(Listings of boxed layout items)
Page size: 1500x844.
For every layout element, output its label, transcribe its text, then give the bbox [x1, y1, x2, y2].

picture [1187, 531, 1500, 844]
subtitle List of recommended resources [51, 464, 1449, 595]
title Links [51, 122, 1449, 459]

Stated goal: Arrange each line of the material above as a JSON list of strings, one string per line, omitting blank lines.

Full output:
[
  "Page size: 1500x844.",
  "For every layout element, output its label, transcribe its text, then give the bbox [x1, y1, x2, y2].",
  "picture [1187, 531, 1500, 844]",
  "subtitle List of recommended resources [51, 464, 1449, 595]",
  "title Links [51, 122, 1449, 459]"
]